ACTIVITY:
Pull every line containing "Right" out of the material below.
== Segment start ==
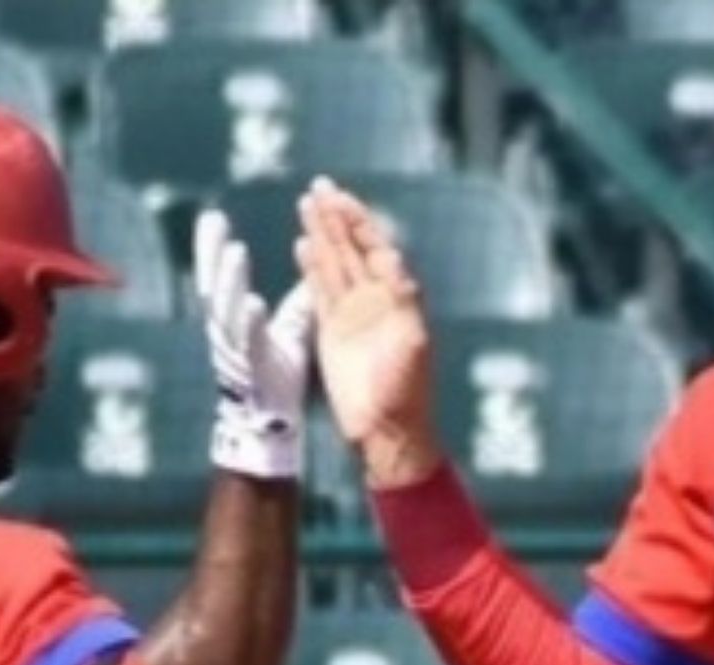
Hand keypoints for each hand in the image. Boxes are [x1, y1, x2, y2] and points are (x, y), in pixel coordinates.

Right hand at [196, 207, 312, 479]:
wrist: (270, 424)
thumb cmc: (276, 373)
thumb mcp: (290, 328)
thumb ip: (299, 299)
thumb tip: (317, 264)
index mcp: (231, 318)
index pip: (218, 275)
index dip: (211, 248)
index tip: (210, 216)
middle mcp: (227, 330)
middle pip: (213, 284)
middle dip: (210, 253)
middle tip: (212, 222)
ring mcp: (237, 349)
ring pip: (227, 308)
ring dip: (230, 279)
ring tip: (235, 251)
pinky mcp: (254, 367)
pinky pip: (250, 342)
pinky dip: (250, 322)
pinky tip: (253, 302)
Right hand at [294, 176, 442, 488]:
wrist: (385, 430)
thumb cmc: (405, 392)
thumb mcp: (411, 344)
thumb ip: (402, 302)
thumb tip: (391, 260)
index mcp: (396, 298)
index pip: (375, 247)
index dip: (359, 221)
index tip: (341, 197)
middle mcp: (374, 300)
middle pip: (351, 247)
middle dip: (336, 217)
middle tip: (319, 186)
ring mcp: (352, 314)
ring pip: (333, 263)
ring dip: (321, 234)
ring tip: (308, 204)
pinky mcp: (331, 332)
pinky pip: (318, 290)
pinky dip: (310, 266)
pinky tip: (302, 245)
== Segment end ==
== Segment start ==
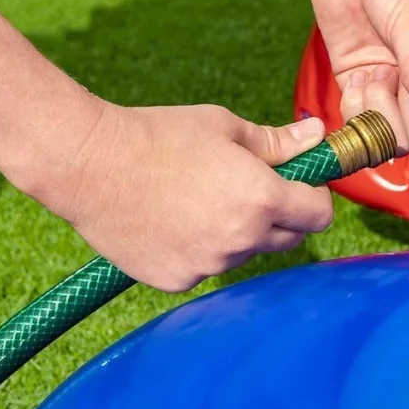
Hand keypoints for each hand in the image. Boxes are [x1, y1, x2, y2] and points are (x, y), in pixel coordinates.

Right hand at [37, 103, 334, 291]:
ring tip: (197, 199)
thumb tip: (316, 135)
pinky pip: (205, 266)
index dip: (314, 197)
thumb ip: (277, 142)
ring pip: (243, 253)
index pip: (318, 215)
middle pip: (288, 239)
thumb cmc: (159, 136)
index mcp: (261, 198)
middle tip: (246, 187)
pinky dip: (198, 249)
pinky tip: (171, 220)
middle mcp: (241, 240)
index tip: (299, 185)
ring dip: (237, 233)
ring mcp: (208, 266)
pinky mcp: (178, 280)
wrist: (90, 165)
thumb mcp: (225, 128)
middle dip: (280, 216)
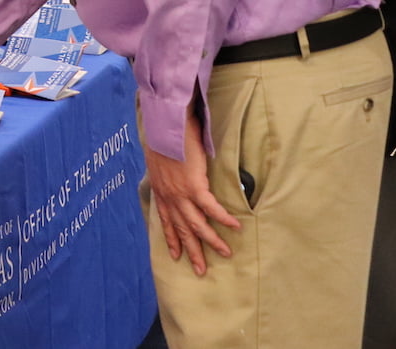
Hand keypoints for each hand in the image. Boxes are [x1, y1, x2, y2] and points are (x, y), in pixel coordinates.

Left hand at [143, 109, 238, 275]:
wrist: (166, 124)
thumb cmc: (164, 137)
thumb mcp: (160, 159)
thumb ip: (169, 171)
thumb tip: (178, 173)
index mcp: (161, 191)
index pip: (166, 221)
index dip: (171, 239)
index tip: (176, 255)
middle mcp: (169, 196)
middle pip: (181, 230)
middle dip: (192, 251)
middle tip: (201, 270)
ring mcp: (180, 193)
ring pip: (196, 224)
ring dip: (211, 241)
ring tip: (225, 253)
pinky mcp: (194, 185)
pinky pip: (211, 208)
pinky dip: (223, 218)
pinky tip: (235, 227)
== Segment end ==
PROBLEM SOLUTION:
Right hand at [196, 207, 312, 479]:
Right hand at [294, 176, 442, 488]:
Right hand at [37, 103, 334, 291]:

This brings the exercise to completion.